Ito Y, Arahata Y, Goto Y, Hirayama M, Nagamutsu M, Yasuda T, Yanagi T, Sobue G
Department of Neurology, Nagoya University School of Medicine, Japan.
AJNR Am J Neuroradiol. 1998 Mar;19(3):415-7.
Visual disturbance, hypertension, convulsions, and unconsciousness developed in a 70-year-old man after cisplatin chemotherapy and upper-limb amputation for osteosarcoma. MR imaging revealed bilateral reversible abnormalities in the occipital, parietal, and frontal white matter.
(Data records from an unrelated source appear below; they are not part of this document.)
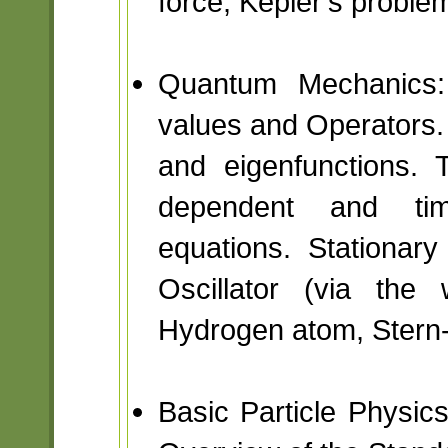
force, Kepler's proble
Quantum Mechanics: 
values and Operators. 
and eigenfunctions. 
dependent and tim
equations. Stationar
Oscillator (via the
Hydrogen atom, Stern-
Basic Particle Physic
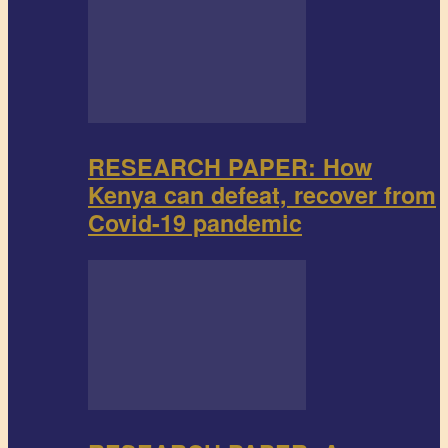
RESEARCH PAPER: How
Kenya can defeat, recover from
Covid-19 pandemic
Clinical and neuroradiologic features corresponded to reversible posterior leukoencephalopathy syndrome (RPLS), which some immunosuppressive and chemotherapeutic drugs have been reported to trigger. Cisplatin may be among these drugs. Our patient also had hypomagnesemia, which may have figured in the pathophysiology.
一名70岁男性在接受顺铂化疗及因骨肉瘤进行上肢截肢术后,出现了视觉障碍、高血压、惊厥和意识丧失。磁共振成像显示枕叶、顶叶和额叶白质出现双侧可逆性异常。临床和神经放射学特征符合可逆性后部白质脑病综合征(RPLS),据报道一些免疫抑制和化疗药物可引发该综合征。顺铂可能是其中之一。我们的患者还存在低镁血症,这可能在病理生理过程中起了作用。